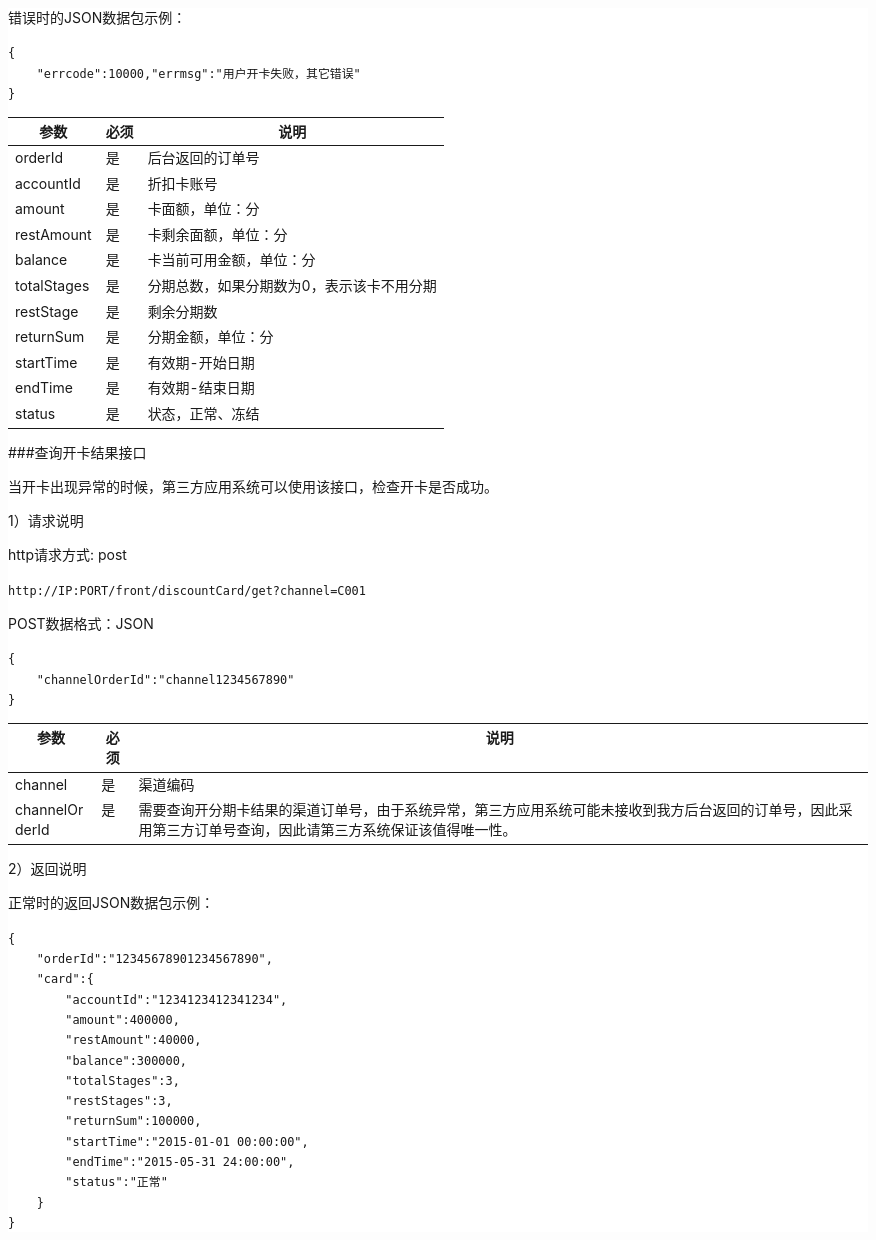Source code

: 错误时的JSON数据包示例：

    {
        "errcode":10000,"errmsg":"用户开卡失败，其它错误"
    }

参数|必须|说明
----|----|----
orderId|是|后台返回的订单号
accountId|是|折扣卡账号
amount|是|卡面额，单位：分
restAmount|是|卡剩余面额，单位：分
balance|是|卡当前可用金额，单位：分
totalStages|是|分期总数，如果分期数为0，表示该卡不用分期
restStage|是|剩余分期数
returnSum|是|分期金额，单位：分
startTime|是|有效期-开始日期
endTime|是|有效期-结束日期
status|是|状态，正常、冻结



###查询开卡结果接口

当开卡出现异常的时候，第三方应用系统可以使用该接口，检查开卡是否成功。

1）请求说明


http请求方式: post

    http://IP:PORT/front/discountCard/get?channel=C001


POST数据格式：JSON

    {
        "channelOrderId":"channel1234567890"
    }


参数|必须|说明
------|------|-------
channel|是|渠道编码
channelOrderId|是|需要查询开分期卡结果的渠道订单号，由于系统异常，第三方应用系统可能未接收到我方后台返回的订单号，因此采用第三方订单号查询，因此请第三方系统保证该值得唯一性。


2）返回说明

正常时的返回JSON数据包示例：

    {
        "orderId":"12345678901234567890",
        "card":{
            "accountId":"1234123412341234",
            "amount":400000,
            "restAmount":40000,
            "balance":300000,
            "totalStages":3,
            "restStages":3,
            "returnSum":100000,
            "startTime":"2015-01-01 00:00:00",
            "endTime":"2015-05-31 24:00:00",
            "status":"正常"
        }
    }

JOB ITEM —
State the number of lines in the data above containing the string "totalStages" and nothing more.

YOUR RESPONSE —
2